Sommige vergeten films verdienen een herkansing, andere kunnen maar beter onder het stof van de geschiedenis begraven blijven. En dan zijn er de gevallen die op zichzelf beschouwd tot weinig opwinding aanleiding geven, maar waarbij de filmhistorische context voor enige meerwaarde zorgt. THE COUCH uit 1962 is er zo een.
Over de film zelf kunnen we kort zijn. De onbekende regisseur Owen Crump (1903-1998) was van huis uit documentairemaker, en dat verklaart misschien de kwaliteit van de beelden die buiten de studioset zijn gedraaid. Ze zijn helaas gering in getal: de losjes gedraaide shots van Los Angeles bij avond, een beetje cinema verité, met ongeregisseerde passanten, druk geflikker van lichtreclames en een vette jazzy score. Helaas heeft Crump geen idee hoe hij conventionelere set ups van eenzelfde soort levendigheid moet voorzien. En die maken helaas wel de dienst uit in THE COUCH: stroperige scènes op het politibureau en bij de psychiater in diens praktijk. Ook het slot waarin Charles zich vermomt als chirurg met het oogmerk zijn psychiater om zeep te helpen, blijft een slappe vertoning tussen bordkartonnen wandjes.

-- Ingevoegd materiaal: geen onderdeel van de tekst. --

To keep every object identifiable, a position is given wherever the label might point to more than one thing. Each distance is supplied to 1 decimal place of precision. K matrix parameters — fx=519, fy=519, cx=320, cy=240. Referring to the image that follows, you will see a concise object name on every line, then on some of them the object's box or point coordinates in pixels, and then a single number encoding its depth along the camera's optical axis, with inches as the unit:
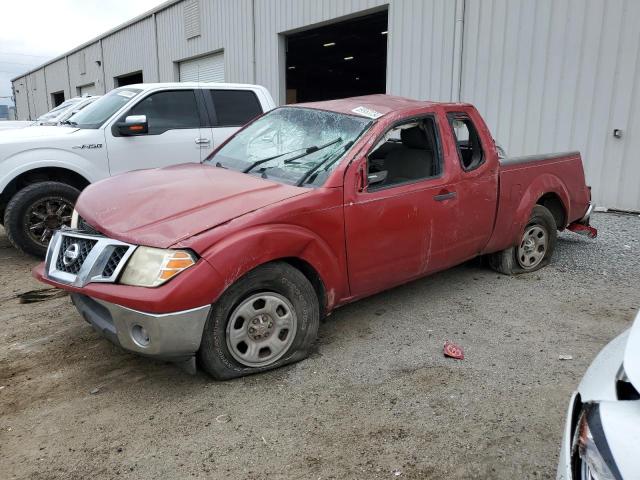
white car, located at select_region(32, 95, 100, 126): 295.0
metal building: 306.2
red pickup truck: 115.7
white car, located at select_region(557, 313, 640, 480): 54.7
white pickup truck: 228.8
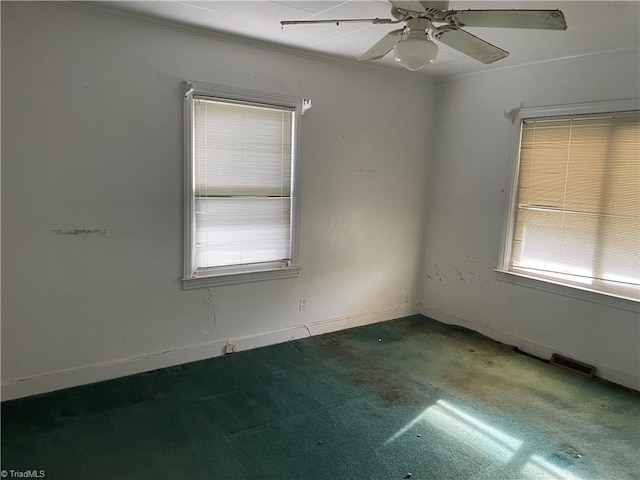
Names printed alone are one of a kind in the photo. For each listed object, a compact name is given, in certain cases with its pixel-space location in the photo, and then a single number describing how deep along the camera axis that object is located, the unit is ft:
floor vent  11.70
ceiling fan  6.07
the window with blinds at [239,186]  11.06
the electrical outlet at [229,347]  12.10
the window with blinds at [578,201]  11.06
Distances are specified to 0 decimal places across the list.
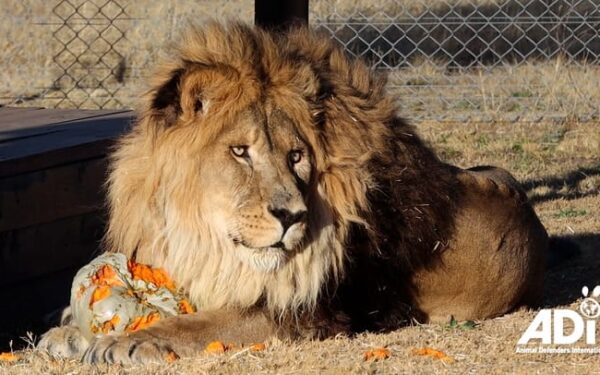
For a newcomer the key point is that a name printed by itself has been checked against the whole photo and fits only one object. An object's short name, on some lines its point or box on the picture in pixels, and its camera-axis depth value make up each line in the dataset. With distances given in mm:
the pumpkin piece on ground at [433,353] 7027
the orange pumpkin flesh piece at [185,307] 7484
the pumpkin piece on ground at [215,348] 7059
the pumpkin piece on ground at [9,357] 7242
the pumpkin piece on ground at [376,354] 6992
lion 6945
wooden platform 8164
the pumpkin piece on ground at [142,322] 7387
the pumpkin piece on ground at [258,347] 7096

Twee klinkende namen tussen de credits zouden de argeloze kijker zomaar op het verkeerde been kunnen zetten. Blake Edwards, die een jaar later zijn eerste Pink Panther-film zou regisseren, was medebedenker van het verhaal, dat vervolgens door Robert Bloch tot scenario werd uitgewerkt. Edwards zelf regisseerde in hetzelfde jaar als THE COUCH trouwens een veel betere thriller, EXPERIMENT IN TERROR, en Bloch was twee jaar eerder verantwoordelijk voor de roman waar Hitchcock zijn horrormijlpaal PSYCHO op zou baseren.
Zou Hitchcock van THE COUCH iets beters hebben gemaakt? Met de dikke Freudiaanse saus die over het verhaal is gegoten (Campbell ziet in Terry het zusje terug dat hem in de steek heeft gelaten, en probeert op zijn psychiater een soort vadermoord te plegen) zou de master of suspense wel weg hebben geweten. Maar zelfs Hitchcocks navolgers, zoals William Castle (met het eveneens door Bloch geschreven STRAIT-JACKET uit 1964) of Hammerregisseur Freddie Francis (PARANOIAC, 1963) hadden Crump met gemak op dit terrein verslagen. Psychopaten waren all the rage, begin jaren zestig, daar lag het niet aan, denk behalve aan Norman Bates ook aan PEEPING TOM’s Mark Lewis met zijn dodelijke camerastatief. Maar Owen Crump was niet de juiste man op de juiste plaats. Opvallende titel in zijn filmografie: de negen minuten durende docu SPRINGTIME IN HOLLAND. Ongetwijfeld een Keukenhof-klassieker, maar op YouTube helaas niet terug te vinden.